On Sunday, February 15, 2015 at 4:48:06 PM UTC-5, Robert O'Callahan wrote:
> Their current idea is to add a new CSS property "scroll-blocks-on" to let a
> page opt into sync scrolling:
> https://docs.google.com/document/d/1aOQRw76C0enLBd0mCG_-IM6bso7DxXwvqTiRWgNdTn8/edit#
> In pages that drop below some performance threshold (e.g. 30fps), the
> browser can disable scroll-blocks-on.
>
> A more general version of the latter is to have the browser maintain a
> per-document mode switch that's "green" while the document is hitting
> performance targets and "red" when it is not, with an event firing for mode
> changes. In red mode, features like "scroll-blocks-on" would be disabled.
> We could potentially tie in other things here like will-change disabling.

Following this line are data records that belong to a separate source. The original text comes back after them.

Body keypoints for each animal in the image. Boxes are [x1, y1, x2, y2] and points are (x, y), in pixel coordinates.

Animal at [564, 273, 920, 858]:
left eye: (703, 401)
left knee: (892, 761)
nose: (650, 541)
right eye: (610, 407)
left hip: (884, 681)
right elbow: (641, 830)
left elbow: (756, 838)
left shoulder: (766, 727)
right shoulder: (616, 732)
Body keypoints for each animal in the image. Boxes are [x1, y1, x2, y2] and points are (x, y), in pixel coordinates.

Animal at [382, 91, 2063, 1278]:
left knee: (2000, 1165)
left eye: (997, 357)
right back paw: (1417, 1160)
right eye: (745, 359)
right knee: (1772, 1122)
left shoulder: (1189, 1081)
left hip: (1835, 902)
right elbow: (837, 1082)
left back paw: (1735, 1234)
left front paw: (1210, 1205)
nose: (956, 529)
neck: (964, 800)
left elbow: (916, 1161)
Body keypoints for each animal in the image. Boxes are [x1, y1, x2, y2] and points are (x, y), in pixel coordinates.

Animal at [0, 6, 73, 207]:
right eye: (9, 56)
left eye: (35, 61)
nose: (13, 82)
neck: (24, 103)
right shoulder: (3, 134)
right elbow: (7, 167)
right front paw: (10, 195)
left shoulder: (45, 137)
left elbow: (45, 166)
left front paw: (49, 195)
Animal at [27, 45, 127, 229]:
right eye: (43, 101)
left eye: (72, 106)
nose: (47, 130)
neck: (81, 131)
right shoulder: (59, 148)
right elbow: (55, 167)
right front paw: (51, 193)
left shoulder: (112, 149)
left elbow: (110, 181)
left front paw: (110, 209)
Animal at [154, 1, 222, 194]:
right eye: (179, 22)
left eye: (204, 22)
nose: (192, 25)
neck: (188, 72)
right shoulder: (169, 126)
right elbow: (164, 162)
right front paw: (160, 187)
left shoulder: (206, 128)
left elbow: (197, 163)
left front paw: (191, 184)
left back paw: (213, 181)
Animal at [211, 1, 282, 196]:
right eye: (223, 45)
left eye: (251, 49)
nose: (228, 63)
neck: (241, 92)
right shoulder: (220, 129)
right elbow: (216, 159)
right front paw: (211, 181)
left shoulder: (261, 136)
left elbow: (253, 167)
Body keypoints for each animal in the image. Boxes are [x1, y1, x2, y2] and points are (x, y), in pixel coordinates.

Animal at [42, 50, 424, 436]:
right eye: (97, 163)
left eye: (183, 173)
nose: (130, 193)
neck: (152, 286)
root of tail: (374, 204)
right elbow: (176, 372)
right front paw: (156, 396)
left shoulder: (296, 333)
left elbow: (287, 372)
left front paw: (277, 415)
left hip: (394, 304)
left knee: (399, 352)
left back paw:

I can't say I'm a fan of this idea. For one thing, I feel like there might be a 
lot of cases where we rapidly switch between hitting the fps target and not, 
which will generate lots of spurious mode-changes events. Those events will 
further slow things down because more scripts will run as a result. It will 
also result in a very inconsistent user experience if say the parallax effect 
works half the time but not the other half, just based on whether some other 
process is hogging the CPU or not.

If we do introduce a scroll-blocks-on property, then I think it should be 
unconditional - that is, the browser should respect it regardless of the perf 
implications, and it would be up to the author to make sure that perf is good. 
If we detect the perf is bad then we could just terminate the page entirely, or 
notify the user that the page is not responding, but I think adding this 
concept of a "mode" where it's not respected doesn't help anybody.

I also agree with Milan that this is exposing more browser implementation 
detail, which I would like to avoid.